R. equi has been recognized as a cause of pneumonia in horses since the 1920s and as a cause of related infections in cattle, sheep, and swine. It is found in soil as an environmental microbe. The organisms vary in length; appear as spherical to long, curved, clubbed rods; and produce large irregular mucoid colonies. R. equi cannot ferment carbohydrates or liquefy gelatin and is often acid fast. An intracellular pathogen of macrophages, R. equi can cause granulomatous necrosis and caseation. This organism has most commonly been identified in pulmonary infection, but infections of brain, bone, and skin also have been reported. Most commonly, R. equi disease manifests as nodular cavitary pneumonia of the upper lobe—a picture similar to that seen in tuberculosis or nocardiosis. Most patients are immunocompromised, often by HIV infection. Subcutaneous nodular lesions have also been identified. The involvement of R. equi should be considered when any patient presents with a tuberculosis-like syndrome.
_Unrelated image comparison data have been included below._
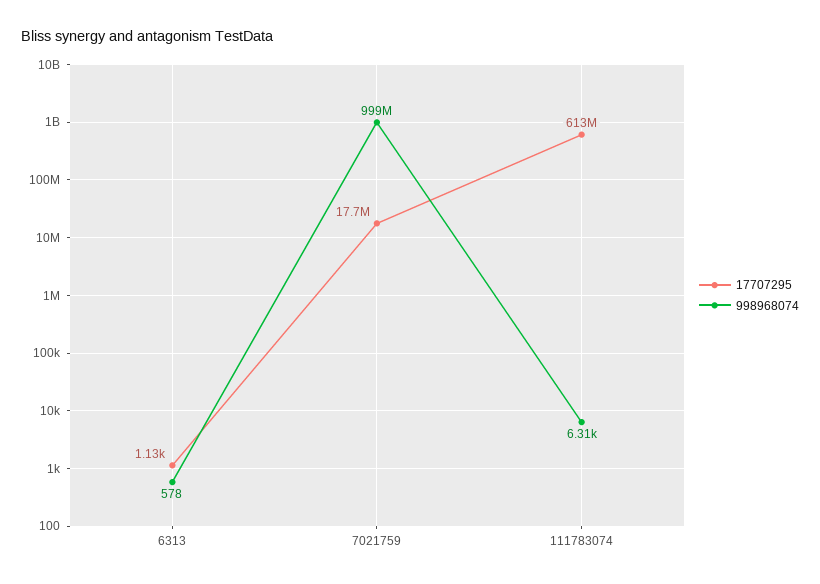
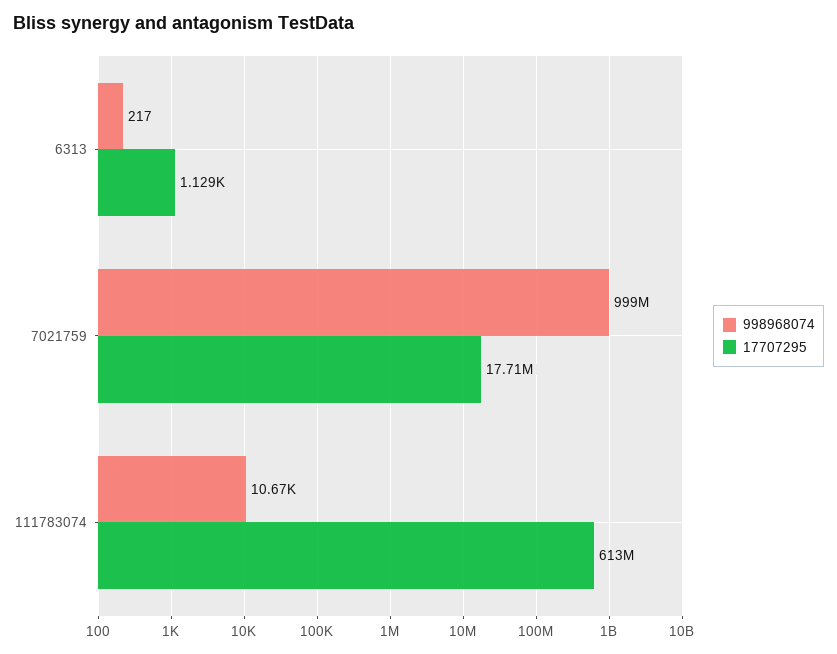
  {
    "17707295": {
      "6313": 1129,
      "7021759": 17710000,
      "111783074": 613000000
    },
    "998968074": {
-     "6313": 578,
+     "6313": 217,
      "7021759": 999000000,
-     "111783074": 6310
+     "111783074": 10670
    }
  }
Infection due to R. equi has been treated successfully with antibiotics that penetrate intracellularly, including macrolides, clindamycin, rifampin, and trimethoprim-sulfamethoxazole. β-Lactam antibiotics have not been useful. The organism is routinely susceptible to vancomycin, which is considered the drug of choice.

Other related species

Actinomyces pyogenes

This organism, a well-known pathogen of cattle, sheep, goats, and pigs, causes seasonal leg ulcers in rural Thailand. A few human cases of sepsis, endocarditis, septic arthritis, pneumonia, meningitis, and empyema have been reported. This species is susceptible to β-lactams, tetracyclines, aminoglycosides, and fluoroquinolones.
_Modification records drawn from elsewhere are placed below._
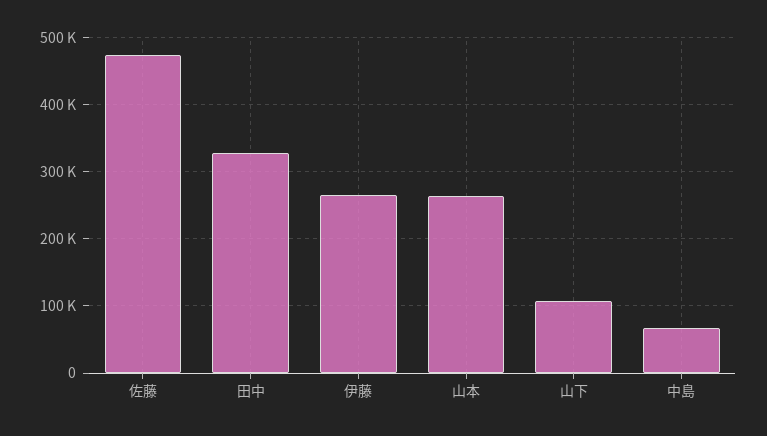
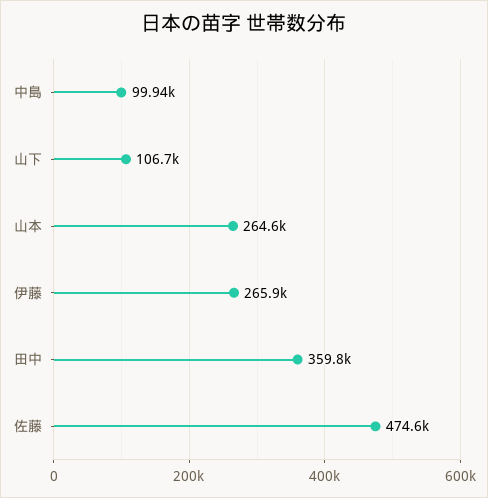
  {
    "佐藤": 474600,
-   "田中": 330000,
+   "田中": 359800,
    "伊藤": 265900,
    "山本": 264600,
    "山下": 106700,
-   "中島": 70000
+   "中島": 99940
  }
Arcanobacterium haemolyticum

A. haemolyticum was identified as an agent of wound infections in U.S. soldiers in the South Pacific during World War II. It appears to be a human commensal of the nasopharynx and skin, but has also been implicated in pharyngitis and chronic skin ulcers. In contrast to the much more common pharyngitis caused by Streptococcus pyogenes, A. haemolyticum pharyngitis is associated with a scarlatiniform rash on the trunk and proximal extremities in about half of cases; this illness is occasionally confused with toxic shock syndrome. Because A. haemolyticum pharyngitis primarily affects teenagers, it has been postulated that the rash-pharyngitis syndrome may represent copathogenicity, synergy, or opportunistic secondary infection with Epstein-Barr virus. A. haemolyticum has also been reported as a cause of bacteremia, soft tissue infections, osteomyelitis, and cavitary pneumonia, predominantly in the setting of underlying diabetes mellitus. The organism is susceptible to β-lactams, macrolides, fluoroquinolones, clindamycin, vancomycin, and doxycycline. Penicillin resistance has been reported.